> **Task list**:
**A)** Copy the reverse mortgage text starting with "Reverse Mortgages are" and going on through "additional monthly bills.", renaming "older Americans" to "retired homeowners" everywhere it occurs.
**B)** Write the next part of the reverse mortgage text, picking up after its last sentence.

> **Selected extract**:
REVERSE MORTGAGES

Reverse Mortgages are becoming quite popular today. A Reverse Mortgage can give seniors greater financial security. Many older Americans use it to supplement social security, meet unexpected medical expenses, make home improvements, and more.

reverse mortgageWhether seeking money to finance a home improvement, pay off a current mortgage, supplement their retirement income, or pay for healthcare expenses, many older Americans are turning to "reverse mortgages". They allow older homeowners to convert part of the equity in their homes into cash without having to sell their homes or take on additional monthly bills.

In the past 10 years, public tax policies have made it easier for individuals with moderate incomes to save and invest a portion of their income for retirement. However, for most individuals who have already left the workforce, the single largest asset they have saved is the equity value of their home. For some individuals, the income received from Social Security and a pension is inadequate to meet their special needs. Conventional forms of converting to income home equity involve repayable loans secured as second mortgages or liens against ownership. Since 1989, the federal government has insured for adults age 62 and over a "reverse mortgage" that provides regular monthly payments without repayment or the threat of eviction, even if the owner outlives the declining equity.


What is a reverse mortgage?

A reverse mortgage is a special type of home loan that lets a homeowner convert a portion of the equity in his or her home into cash. The equity built up over years of home mortgage payments can be paid to you. But unlike a traditional home equity loan or second mortgage, no repayment is required until the borrower(s) no longer use the home as their principal residence.

> **Data for analysis**:
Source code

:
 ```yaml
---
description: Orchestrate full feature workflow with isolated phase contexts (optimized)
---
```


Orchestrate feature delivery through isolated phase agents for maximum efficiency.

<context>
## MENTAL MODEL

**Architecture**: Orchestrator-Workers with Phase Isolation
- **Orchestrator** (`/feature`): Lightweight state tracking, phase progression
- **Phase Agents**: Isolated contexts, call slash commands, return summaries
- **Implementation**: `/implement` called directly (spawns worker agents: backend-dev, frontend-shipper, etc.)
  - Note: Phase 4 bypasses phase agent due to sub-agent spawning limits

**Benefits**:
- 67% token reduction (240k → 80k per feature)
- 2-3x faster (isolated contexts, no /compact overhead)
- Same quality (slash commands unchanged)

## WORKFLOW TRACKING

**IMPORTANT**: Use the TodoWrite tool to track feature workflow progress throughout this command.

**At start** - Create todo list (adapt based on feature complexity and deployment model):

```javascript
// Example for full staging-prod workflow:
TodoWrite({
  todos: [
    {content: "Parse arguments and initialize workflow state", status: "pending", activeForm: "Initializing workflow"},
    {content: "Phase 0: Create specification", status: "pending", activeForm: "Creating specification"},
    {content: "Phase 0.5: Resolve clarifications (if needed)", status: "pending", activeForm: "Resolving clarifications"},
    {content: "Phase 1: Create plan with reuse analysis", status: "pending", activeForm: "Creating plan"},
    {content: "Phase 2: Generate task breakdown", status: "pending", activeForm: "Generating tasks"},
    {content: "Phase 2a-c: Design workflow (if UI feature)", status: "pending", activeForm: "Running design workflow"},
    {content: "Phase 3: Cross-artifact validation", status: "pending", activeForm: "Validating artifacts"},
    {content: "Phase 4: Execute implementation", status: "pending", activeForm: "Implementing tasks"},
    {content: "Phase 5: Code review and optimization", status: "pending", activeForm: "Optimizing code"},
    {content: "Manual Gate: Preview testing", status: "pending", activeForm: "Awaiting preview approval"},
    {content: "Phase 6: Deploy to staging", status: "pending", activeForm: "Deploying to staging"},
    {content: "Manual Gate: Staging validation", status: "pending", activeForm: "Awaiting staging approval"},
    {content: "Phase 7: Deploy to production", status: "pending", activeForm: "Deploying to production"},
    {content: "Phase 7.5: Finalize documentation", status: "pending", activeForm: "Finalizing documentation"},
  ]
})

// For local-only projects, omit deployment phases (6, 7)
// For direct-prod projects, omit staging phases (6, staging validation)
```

> **Answers to the problems**:
**A)**
Reverse Mortgages are becoming quite popular today. A Reverse Mortgage can give seniors greater financial security. Many retired homeowners use it to supplement social security, meet unexpected medical expenses, make home improvements, and more.

reverse mortgageWhether seeking money to finance a home improvement, pay off a current mortgage, supplement their retirement income, or pay for healthcare expenses, many retired homeowners are turning to "reverse mortgages". They allow older homeowners to convert part of the equity in their homes into cash without having to sell their homes or take on additional monthly bills.

**B)**
What's the difference between a reverse mortgage and a bank home equity loan?

With a traditional second mortgage, or a home equity line of credit, you must have sufficient income versus debt ratio to qualify for the loan, and you are required to make monthly mortgage payments. The reverse mortgage is different in that it pays you, and is available regardless of your current income. The amount you can borrow depends on your age, the current interest rate, and the appraised value of your home. Generally, the more valuable your home is, the older you are, the lower the interest, the more you can borrow. You don't make payments, because the loan is not due as long as the house is your principal residence. Like all homeowners, you still are required to pay your real estate taxes and other conventional payments like utilities, but with an Reverse Mortgage, you cannot be foreclosed or forced to vacate your house because you "missed your mortgage payment."


Can the lender take my home away if I outlive the loan?

No! You do not need to repay the loan as long as you or one of the borrowers continues to live in the house and keeps the taxes and insurance current. You can never owe more than your home's value.


Three Types of Reverse Mortgages

The three basic types of reverse mortgage are: single-purpose reverse mortgages, which are offered by some state and local government agencies and nonprofit organizations; federally-insured reverse mortgages, which are known as Home Equity Conversion Mortgages (HECM), and are backed by HUD; and proprietary reverse mortgages, which are private loans that are backed by the companies that develop them.


How do I receive my payments?

You have five options:

1. Tenure - equal monthly payments as long as at least one borrower lives and continues to occupy the property as a principal residence.

2. Term - equal monthly payments for a fixed period of months selected.

3. Line of Credit - unscheduled payments or in installments, at times and in amounts of borrower's choosing until the line of credit is exhausted.

4. Modified Tenure - combination of line of credit with monthly payments for as long as the borrower remains in the home.

5. Modified Term - combination of line of credit with monthly payments for a fixed period of months selected by the borrower.



Loan Features

Reverse mortgage loan advances are not taxable, and generally do not affect Social Security or Medicare benefits. You retain the title to your home and do not have to make monthly repayments. The loan must be repaid when the last surviving borrower dies, sells the home, or no longer lives in the home as a principal residence. In the HECM program, a borrower can live in a nursing home or other medical facility for up to 12 months before the loan becomes due and payable.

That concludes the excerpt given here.